Saturday, November 26, 2022

A Cross - Post: We are all HAMLET

 
                                        (Original post can be found here)                                        


HAMLET, like all plays, is best seen live, and, I believe, best performed by young student actors.

Mel Gibson, in the Franco Zeffirelli 1990 adaptation, was in his mid-thirties. Kenneth Branagh (who directed as well as acted) in his 1996 version, was only a few years older.

They were brilliant performances, to be sure, and dazzled female audience members not just because of their magnetism and prowess. But the polish and confidence, while attractive, do not speak about the fatal flaw inside this corrupted soul, split apart by murder, and planning another.

In the youthful hands of director Nelsito Gomez's students from MINTeatro, the uncertainty and the existential angst that we all relate to came out in full force. I was lucky enough to catch their recently concluded production a few weeks ago, featuring a Shakespearean script given a new frame by Filipino Shakespeare authority Jaime del Mundo. Who would Hamlet be today, but the aloof kid in the black hoodie who sits far at the back of class, headphones on despite Teacher's lecturing, trying to put on a brave face while healing from the mental and emotional anguish of two years of the pandemic?
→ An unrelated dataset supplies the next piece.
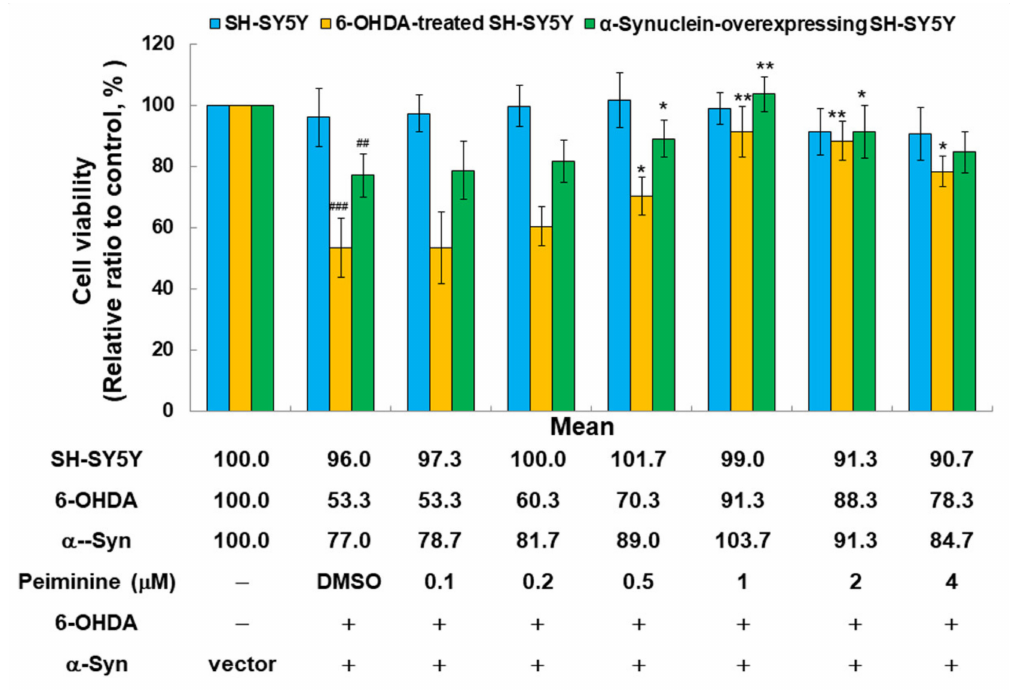
Figure 8. PMN treatment reduces the toxicity of 6-OHDA exposure and α -synuclein overexpression in the SH-SY5Y cell line. Cells were treated with 0.1, 0.2, 0.5, 1, 2, or 4 µ M PMN for 24 h (SH-SY5Y group), followed by 6-OHDA exposure for 18 h (6-OHDA-treated SH-SY5Y group), or α -synuclein-overexpressing cells were treated with PMN for 24 h ( α -synuclein- overexpressing SH-SY5Y group), and the cell survival rate was determined by MTT assay. # Indicates a significant difference between the 6-OHDA-exposed group or α –synuclein-overexpressing group and the control group ( ## p < 0.01, ### p < 0.001). * Indicates a significant difference between the PMN-treated group and the PMN-untreated group (* p < 0.05, ** p <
While HAMLET is best appreciated as a play watched live, it has inspired other literary works as well. Here are two I got to read during lockdown.

In NUTSHELL by Ian McEwan, the British author paid tribute to the Bard by putting wondrous original speeches written with a Shakespearean flair in the mouth of a babe yet to be born to a mother (Trudy, a modern Gertrude). This fetus overhears the plot to kill his father, with his uncle (Claude) in cahoots. 
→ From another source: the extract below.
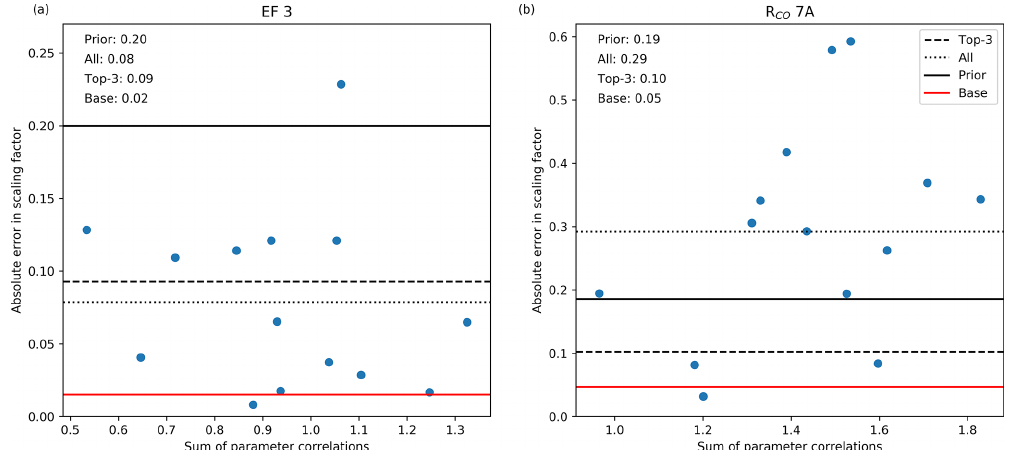
Figure 13. Scatter plot of the absolute error in the scaling factor of the industrial emission factor (EF 3) and R CO of road traffic (7A) against the sum of the parameter correlations of the same parameters. The correlation coefficients are − 0 . 17 and 0.37, respectively. The horizontal lines give the average absolute error in the scaling factor for the prior (full black line), if all 14d are averaged (dotted line), and based on the 3d with the smallest parameter correlations (dashed line) and the result for the base run (full red line). The values are also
The title comes from the quote in the play that goes: ""Oh God, I could be bounded in a nutshell and count myself a king of infinite space -- were it not that I have bad dreams." Is it any wonder that the heart of this novel was an examination of consciousness, and whether it is a blessing or a curse?

In Maggie O'Farrel's HAMNET, she examines the death of Shakespeare's favorite son in a time of plague. It HURT to read this. It will go down as one of the most beautiful books I've ever read, but I dare not reread it for fear of reliving the trauma I felt the first time around. Huhuhuhu.

There is a reason why Shakespeare merely changed one letter from his son's name, in naming the cursed prince of Denmark. And just like how one death starts a chain of events in the play, so too, do we read about grief's ripples throughout even the most placid waters of family life.

(Interestingly enough, there is a recent movie about the impact of Hamnet's death, starring the self-directing Kenneth Branagh again, but this time, in the role of Will Shakespeare. ALL IS TRUE is streaming on Netflix.)

This was merely the tip of the iceberg of film adaptations and books inspired by this play! "The play's the thing," indeed. How infinite our obsession about this princeling, this mere quintessence of dust. For we are all Hamlet, all of us searching for our place in this world that can seem very dark and cruel.